The power belongs to the people, and only people can empower a brand. A stark contrast from how it used to be a decade or two ago when brands dictated everything from top to bottom and audiences had no say on whether to be subjected to it or not.
Luxury brands used to communicate to a certain type of customer, their particular archetype. However, today, communities are dynamic, flowing, and varied. There are no longer just one or two types of luxury consumers. Nowadays, there is an ample variety of luxury consumers, each with its own types of lifestyle and priorities. No one type of communication will cater to 100% of a brand’s luxury audience. Consequently, brands need more than one strategy for more than one target audience.
New age luxury has to prove itself
We live in the age of information so today’s audiences have access to details about the inner working of brands and their previously inaccessible production processes. It is no longer solely up to brands to tell their story.

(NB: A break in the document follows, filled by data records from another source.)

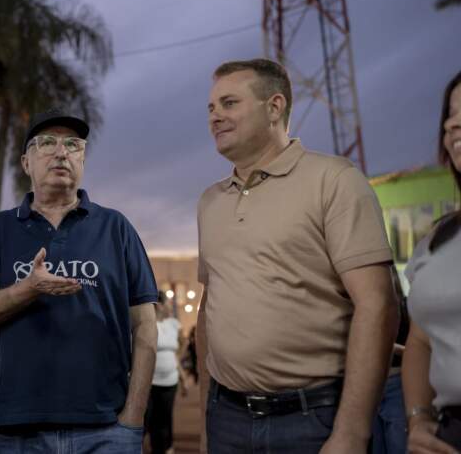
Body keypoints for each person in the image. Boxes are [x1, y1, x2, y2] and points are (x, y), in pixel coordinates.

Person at [197, 59, 398, 453]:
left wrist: (351, 432)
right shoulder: (210, 201)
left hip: (313, 419)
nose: (215, 116)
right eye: (211, 108)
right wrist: (208, 419)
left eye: (229, 103)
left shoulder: (335, 181)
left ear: (274, 107)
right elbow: (210, 307)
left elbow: (378, 304)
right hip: (227, 419)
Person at [0, 108, 158, 454]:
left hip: (106, 428)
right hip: (15, 430)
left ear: (82, 160)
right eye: (47, 143)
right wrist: (29, 288)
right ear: (26, 162)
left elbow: (144, 325)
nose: (61, 152)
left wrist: (133, 417)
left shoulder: (116, 228)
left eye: (73, 144)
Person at [402, 69, 461, 453]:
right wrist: (419, 418)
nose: (453, 123)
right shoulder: (437, 241)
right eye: (450, 114)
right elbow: (420, 340)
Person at [370, 270, 408, 454]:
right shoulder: (362, 310)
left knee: (399, 443)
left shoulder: (407, 306)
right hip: (374, 384)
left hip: (398, 381)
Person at [144, 291, 186, 454]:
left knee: (165, 417)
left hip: (170, 380)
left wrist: (181, 373)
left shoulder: (174, 324)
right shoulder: (148, 323)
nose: (171, 305)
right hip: (150, 381)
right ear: (160, 305)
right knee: (149, 419)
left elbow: (183, 343)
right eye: (168, 302)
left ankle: (166, 448)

What we mean by this is that the public now has the ability to corroborate what brands tell them, and expect to see veritable action by brands. Intentions and empty promises just don’t do the trick anymore, particularly when it comes to sustainability and corporate responsibility.
Luxury used to be about a facade, new age luxury is about substance so give your audience substance or they’ll figure out you’re as good as a wooden nickel sooner or later.
New age luxury is not luxury if it isn’t sustainable anymore
We’ve said it before and we’ll say it again just in case you’ve been living under a rock for the past few years. Persistently scaling positions in the priority ladder of the new age luxury consumer we have sustainability. New age luxury brands don’t even get points for being sustainable anymore, it’s expected. Rather they lose points for not being sustainable.
The new luxury consumer can afford sustainability, and at this point, it seems like society is finally waking up to the urgency of the matter. Therefore, the new luxury consumer, which as mentioned is informed and well aware of the countless ways in which a brand can integrate sustainability in their production process, will go for the sustainable option. More importantly, and this is particularly truer among younger audiences, a customer is more likely to praise, recommend, and publicly showcase a product if it is sustainable. Why? The answer is simple and ties in with what we’ve been saying this whole time. By purchasing the sustainable alternative and showing it on social media or to one’s group of friends and family, the customer is announcing that they themselves live sustainably.
See it to believe it, someone needs to practice what you preach
Celebrity and real-life culture have also had a major impact on the decision-making process of the new age luxury consumer. While celebrity influence on swaying public opinion toward a product isn’t entirely new, with the rise and complete and utter intertwining of social media with our lives, if you want audiences to truly understand, and maybe even believe, that your brand is genuinely synonymous with luxury, you best make sure that someone with a big platform and a respectable track record as luxury consumer engages with your brand.
One thing stays the same, the inherent quality of luxury
Despite the transformation endured by luxury over the past decade or two, there is one element that is crucial to any luxury brand which has remained untouched. And that would be quality. It does not matter which product or service you sell, without quality you simply cannot be considered a luxury. Quality is what luxury is built on. You might need everything we just mentioned to thrive in the luxury market, but you need quality to enter it in the first place.